I think, as with many people, my sense of humour is specific. Some love physical comedy, some the profane, some the referential intellectual and others …well who knows. My preference has always been towards subtle black comedy but I never did get Monty Python or the Goons in spite of being immersed in them growing up which is probably why I find the Art market of late so ludicrous in that it goes completely over my head. Maybe I need to be Prince Charles, who by all accounts spent untold nights in a locked room on his own, in the dark, laughing hysterically at Spike Milligan and Peter Sellars, or alternatively, whoever paid a small fortune for shredded paper last week as Banksy laughed into his sleeve from behind which bush hid his identity. Clearly there is a need to be somewhat crazy and while I’ve been described as all sorts of things, including crazy, In the end I just sit here dumfounded, my sense of humour having deserted me.
When Danish artist Jens Haaning presented two blank canvases to the Kunsten Museum a week or so ago on the back of a commission, the news went viral. I say news but little of what gets circulated on social media gets beyond gossip and innuendo. The article title though, ‘he took the money and ran’ followed in the great newspaper tradition of the sub-editorial joke although it lacked the usual alliteration. ‘He took the money and motored’, ‘Runaway Art Market Taken for Ride’ or even ‘Double Dutch in Dirty Deal’ might have sufficed. Sub editors always did have licence on the ludicrous but then again, they were in the paper selling business so anything went. The original version of the all-white canvas though dates all the way back to Malevich but he reportedly didn’t have sense of humour and social media didn’t exist. He might have appreciated the joke though when the Kunsyen museum paid out a small fortune for the privilege of being taken for a ride.

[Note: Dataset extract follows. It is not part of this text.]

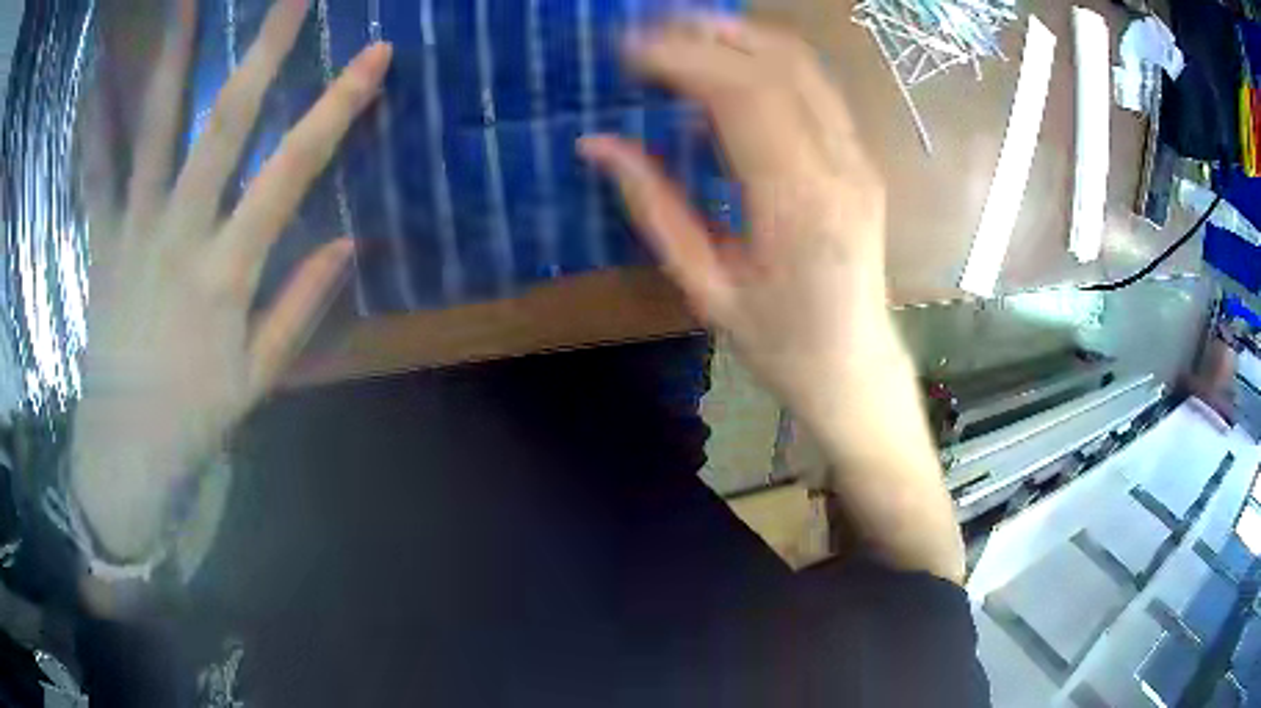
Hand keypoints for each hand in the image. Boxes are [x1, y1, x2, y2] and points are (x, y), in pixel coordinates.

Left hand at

They are hoping for full compensation. In these days of endless litigation, they could be waiting a while. ‘Kunsten Klanger’, ‘Legal Eagles in Museum Debacle’, the ‘Great Art Heist [you just have to use the American term rather than ‘robbery’, in that it has so much more punch and besides, alliterative ‘ts’ are par for the course].
Social commentary veiled with humour is not new either. Piero Manzoni’s can of Artist’s Shit posing as an art object from 1960 was recently purchased by the Tate Modern and in 2019 the art world went bananas when Italian artist Maurizio Cattelan unveiled Comedian at Art Basel in Miami Beach. ‘Created’ in an edition of three – two were sold for $USD120,000 (each) – was a fresh banana affixed to a wall with duct tape. I don’t know what was more pathetic, the buyers or the public that lapped it up. When half the world’s artists are without an income courtesy of covid lockdowns, it does seem like more of an insult than anything else.
Banksy is always good for a laugh. Stencilling a drawing on a wall raised the status of the wall and associated building to such heights that the owners could retire on the sale of the profits. His notorious Girl With Balloon got global attention of course, immediately after its sale at Sotheby’s for $USD1.4 million, when the artwork self-shredded. The expressions of the faces of the assembled well-heeled was certainly in the realms of black comedy. The self-destructing piece generated a reported 30,000 news stories at the time, which probably denoted a slow news day, but what was more ludicrous was the subsequent buyer of the shreds for an equally large sum. No doubt the purchase will make excellent after dinner conversation at the tables of the rich and/or famous.
I have no doubt all that of the aforementioned artists are as serious in intent as was Duchamp with his recycled rubbish or even the Dadaists providing an axe at the door with which visitors could hack the art to pieces. I guess that you had to live in post WW1 Germany to fully appreciate that brand of humour. Was it always thus? When Courbet painted naked women for chortling and sexually-supressed male clients to hang in the private boudoirs and Manet visited a picnic on the grass on an unsuspecting public, there must have been a knowing nose-in-the-air touch of amusement at the public reaction. I doubt that poor old Monet was laughing when his impression of a sunrise labelled serious artists as fools and jokes but then again everyone from Pollock to de Kooning to Bacon were labelled by a knowing media as a lot more than a joke. They were guilty of subverting art. From all accounts none of them ate bananas, or for that matter, any kind of fruit, unless it was fermented.
Do the art pranksters have a point though? Art is taken so seriously by the auction crowd that even non-art with a label of authenticity gets passed around at a profit. The world is filling up with NFTs masquerading as art and the word of the art dealer/critic is taken as gospel. It becomes a self-fulfilling prophesy. Tell the world via social media that someone is famous [you don’t actually need a reason] and lo and behold. I also read this week of a Ghanaian artist who went from selling his paintings for $100 a pop on the streets of Accra to selling for sums in excess of $600,000 on the streets of New York. Lucky him. Let’s hope his sense of humour is in place when he passes his use-by date in a year’s time and Larry Gagosian moves on to his next big discovery. After all, you’re worth a lot more dead than alive. Ask Basquiat, who died at just the right time. Now that is a joke.